Tex took a deep breath and sighed. "You are the only friend I've had in three and a half years, and you don't even like me. Did you know that?"
"You know plenty of people," he scoffed. Then he hastily added, "And we're not friends."
She ignored him. "You are the only partner I have ever had who hasn't tried to kill me, which I appreciate more than you know. I like people. I like to make friends. I don't push them away or anything. If everything was right and proper, the two of us would be acquaintances. You'd probably have saved me once, I would have said, 'Thanks,' and we would have been on our merry ways."
"What went wrong?"
"I disappeared for two weeks. Stuff happened. I lost an ear. I got new hands. I'm pretty sure that I should have died, but I didn't. That's what I'm worried about. I think I'm living on stolen time and everyone I meet can feel there's something wrong with me."
"It's not that." He gathered enough strength to push himself up into a sitting position. "There are millions of people who have escaped death, and they deserve to be alive as much as the next person."
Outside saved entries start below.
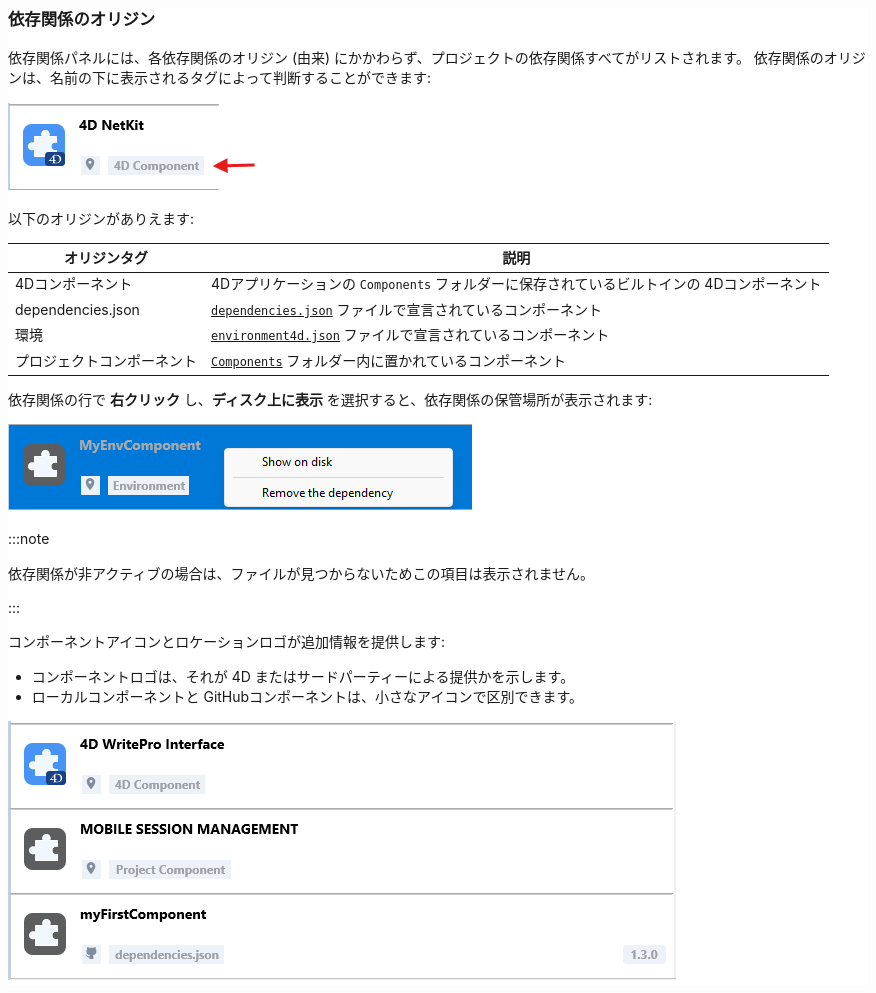 ### 依存関係のオリジン

依存関係パネルには、各依存関係のオリジン (由来) にかかわらず、プロジェクトの依存関係すべてがリストされます。 依存関係のオリジンは、名前の下に表示されるタグによって判断することができます:

![dependency-origin](../assets/en/Project/dependency-origin.png)

以下のオリジンがありえます:

| オリジンタグ                            | 説明                                                              |
| --------------------------------- | --------------------------------------------------------------- |
| 4Dコンポーネント                         | 4Dアプリケーションの `Components` フォルダーに保存されているビルトインの 4Dコンポーネント          |
| dependencies.json | [`dependencies.json`](#dependenciesjson) ファイルで宣言されているコンポーネント    |
| 環境                                | [`environment4d.json`](#environment4djson) ファイルで宣言されているコンポーネント  |
| プロジェクトコンポーネント                     | [`Components`](architecture.md#components) フォルダー内に置かれているコンポーネント |

依存関係の行で **右クリック** し、**ディスク上に表示** を選択すると、依存関係の保管場所が表示されます:

![dependency-show](../assets/en/Project/dependency-show.png)

:::note

依存関係が非アクティブの場合は、ファイルが見つからないためこの項目は表示されません。

:::

コンポーネントアイコンとロケーションロゴが追加情報を提供します:

- コンポーネントロゴは、それが 4D またはサードパーティーによる提供かを示します。
- ローカルコンポーネントと GitHubコンポーネントは、小さなアイコンで区別できます。

![dependency-origin](../assets/en/Project/dependency-github.png)
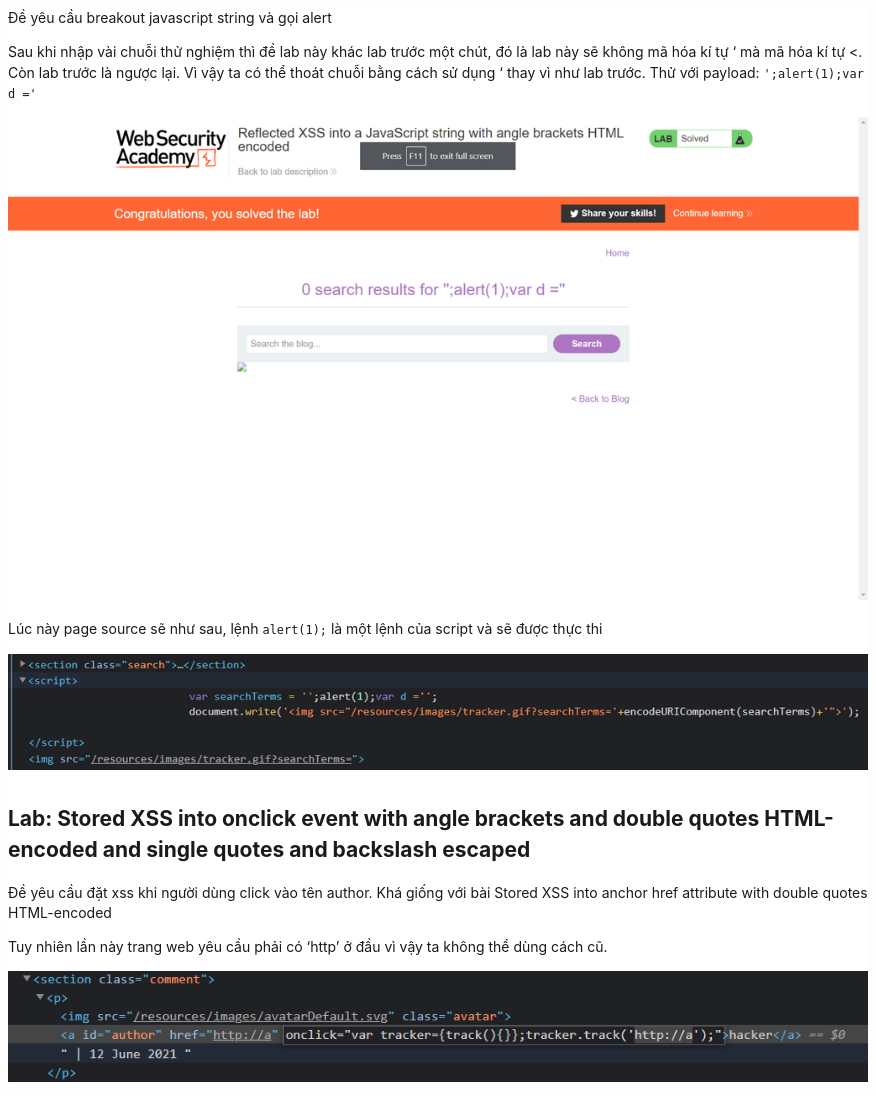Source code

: Đề yêu cầu breakout javascript string và gọi alert
  
Sau khi nhập vài chuỗi thử nghiệm thì đề lab này khác lab trước một chút, đó là lab này sẽ không mã hóa kí tự ‘ mà mã hóa kí tự <. Còn lab trước là ngược lại. Vì vậy ta có thể thoát chuỗi bằng cách sử dụng ‘ thay vì </script> như lab trước. Thử với payload:  `';alert(1);var d ='`

![](Images/26.png)

Lúc này page source sẽ như sau, lệnh `alert(1);` là một lệnh của script và sẽ được thực thi

![](Images/27.png)

## Lab: Stored XSS into onclick event with angle brackets and double quotes HTML-encoded and single quotes and backslash escaped
  
Đề yêu cầu đặt xss khi người dùng click vào tên author. Khá giống với bài Stored XSS into anchor href attribute with double quotes HTML-encoded
  
Tuy nhiên lần này trang web yêu cầu phải có ‘http’ ở đầu vì vậy ta không thể dùng cách cũ. 

![](Images/28.png)
  
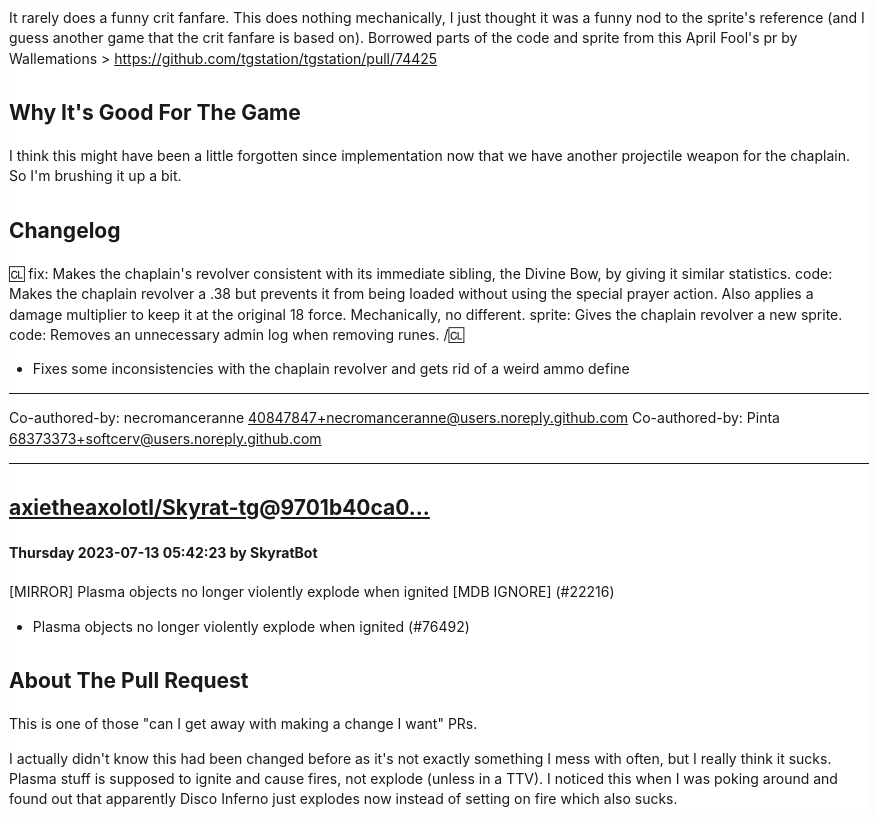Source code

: It rarely does a funny crit fanfare. This does nothing mechanically, I
just thought it was a funny nod to the sprite's reference (and I guess
another game that the crit fanfare is based on). Borrowed parts of the
code and sprite from this April Fool's pr by Wallemations >
https://github.com/tgstation/tgstation/pull/74425

## Why It's Good For The Game

I think this might have been a little forgotten since implementation now
that we have another projectile weapon for the chaplain. So I'm brushing
it up a bit.

## Changelog
:cl:
fix: Makes the chaplain's revolver consistent with its immediate
sibling, the Divine Bow, by giving it similar statistics.
code: Makes the chaplain revolver a .38 but prevents it from being
loaded without using the special prayer action. Also applies a damage
multiplier to keep it at the original 18 force. Mechanically, no
different.
sprite: Gives the chaplain revolver a new sprite.
code: Removes an unnecessary admin log when removing runes.
/:cl:

* Fixes some inconsistencies with the chaplain revolver and gets rid of a weird ammo define

---------

Co-authored-by: necromanceranne <40847847+necromanceranne@users.noreply.github.com>
Co-authored-by: Pinta <68373373+softcerv@users.noreply.github.com>

---
## [axietheaxolotl/Skyrat-tg](https://github.com/axietheaxolotl/Skyrat-tg)@[9701b40ca0...](https://github.com/axietheaxolotl/Skyrat-tg/commit/9701b40ca03e164bd8bd4238fafb6cf778c52efe)
#### Thursday 2023-07-13 05:42:23 by SkyratBot

[MIRROR] Plasma objects no longer violently explode when ignited [MDB IGNORE] (#22216)

* Plasma objects no longer violently explode when ignited (#76492)

## About The Pull Request
This is one of those "can I get away with making a change I want" PRs.

I actually didn't know this had been changed before as it's not exactly
something I mess with often, but I really think it sucks. Plasma stuff
is supposed to ignite and cause fires, not explode (unless in a TTV). I
noticed this when I was poking around and found out that apparently
Disco Inferno just explodes now instead of setting on fire which also
sucks.
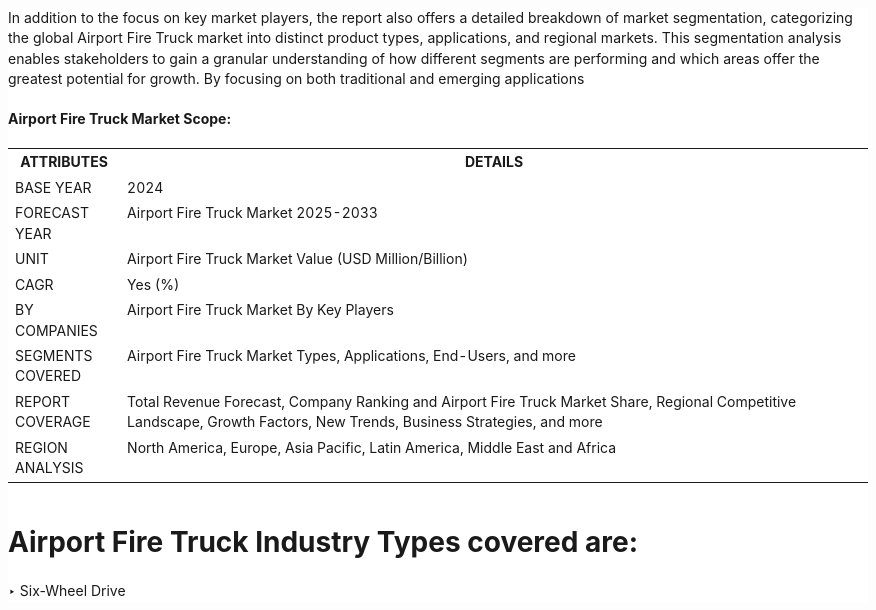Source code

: In addition to the focus on key market players, the report also offers a detailed breakdown of market segmentation, categorizing the global Airport Fire Truck market into distinct product types, applications, and regional markets. This segmentation analysis enables stakeholders to gain a granular understanding of how different segments are performing and which areas offer the greatest potential for growth. By focusing on both traditional and emerging applications

<h4>Airport Fire Truck Market Scope:</h4>
<table>
<tr>
<th>ATTRIBUTES</th>
<th>DETAILS</th>
</tr>
<tr>
<td>BASE YEAR</td>
<td>2024</td>
</tr>
<tr>
<td>FORECAST YEAR</td>
<td>Airport Fire Truck Market 2025-2033</td>
</tr>
<tr>
<td>UNIT</td>
<td>Airport Fire Truck Market Value (USD Million/Billion)</td>
<tr>
<td>CAGR</td>
<td>Yes (%)</td>
</tr>
</tr>
<tr>
<td>BY COMPANIES</td>
<td>Airport Fire Truck Market By Key Players</td>
</tr>
<tr>
<td>SEGMENTS COVERED</td>
<td>Airport Fire Truck Market Types, Applications, End-Users, and more</td>
</tr>
<tr>
<td>REPORT COVERAGE</td>
<td>Total Revenue Forecast, Company Ranking and Airport Fire Truck Market Share, Regional Competitive Landscape, Growth Factors, New Trends, Business Strategies, and more</td>
</tr>
<tr>
<td>REGION ANALYSIS</td>
<td>North America, Europe, Asia Pacific, Latin America, Middle East and Africa</td>
</tr>
</table>

# <strong>Airport Fire Truck Industry Types covered are:</strong>

‣ Six-Wheel Drive
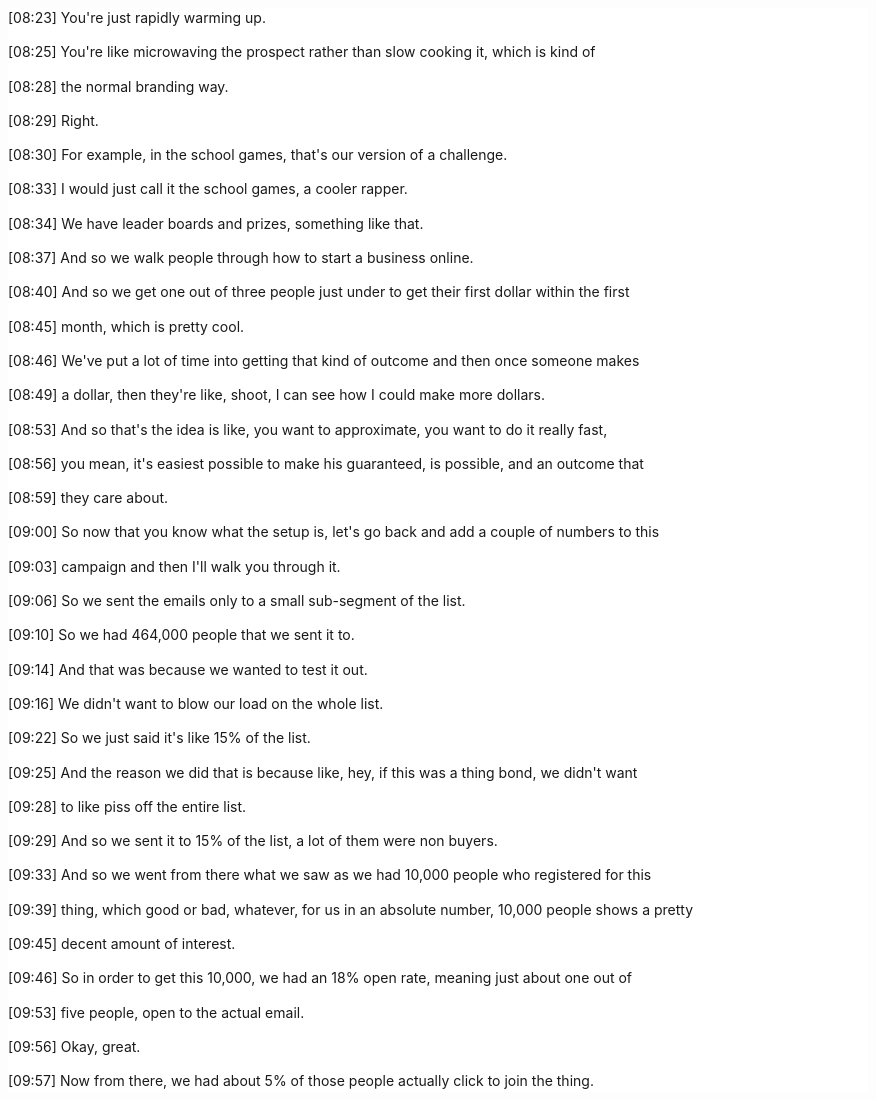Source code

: [08:23] You're just rapidly warming up.

[08:25] You're like microwaving the prospect rather than slow cooking it, which is kind of

[08:28] the normal branding way.

[08:29] Right.

[08:30] For example, in the school games, that's our version of a challenge.

[08:33] I would just call it the school games, a cooler rapper.

[08:34] We have leader boards and prizes, something like that.

[08:37] And so we walk people through how to start a business online.

[08:40] And so we get one out of three people just under to get their first dollar within the first

[08:45] month, which is pretty cool.

[08:46] We've put a lot of time into getting that kind of outcome and then once someone makes

[08:49] a dollar, then they're like, shoot, I can see how I could make more dollars.

[08:53] And so that's the idea is like, you want to approximate, you want to do it really fast,

[08:56] you mean, it's easiest possible to make his guaranteed, is possible, and an outcome that

[08:59] they care about.

[09:00] So now that you know what the setup is, let's go back and add a couple of numbers to this

[09:03] campaign and then I'll walk you through it.

[09:06] So we sent the emails only to a small sub-segment of the list.

[09:10] So we had 464,000 people that we sent it to.

[09:14] And that was because we wanted to test it out.

[09:16] We didn't want to blow our load on the whole list.

[09:22] So we just said it's like 15% of the list.

[09:25] And the reason we did that is because like, hey, if this was a thing bond, we didn't want

[09:28] to like piss off the entire list.

[09:29] And so we sent it to 15% of the list, a lot of them were non buyers.

[09:33] And so we went from there what we saw as we had 10,000 people who registered for this

[09:39] thing, which good or bad, whatever, for us in an absolute number, 10,000 people shows a pretty

[09:45] decent amount of interest.

[09:46] So in order to get this 10,000, we had an 18% open rate, meaning just about one out of

[09:53] five people, open to the actual email.

[09:56] Okay, great.

[09:57] Now from there, we had about 5% of those people actually click to join the thing.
Tex pulled her knees up to her chest. "Do you feel it too?" she asked quietly.
He nodded. "We were created from chaos to help bring the world to order. Our tools and methods are not normal. We have seen things that are not human. Of course we're outcasts."
"And if we reform Gotham? What then? Will there be a place for us?"
"You already know the answer to that. It's the reason you're forced to move on from place to place. You do what good you can, and then you're not needed or wanted. With our methods, we can't live in the havens we build. I knew that right from the beginning."
"Then why do you do this?"
"Because when I needed someone, there was no one. It's not going to happen again."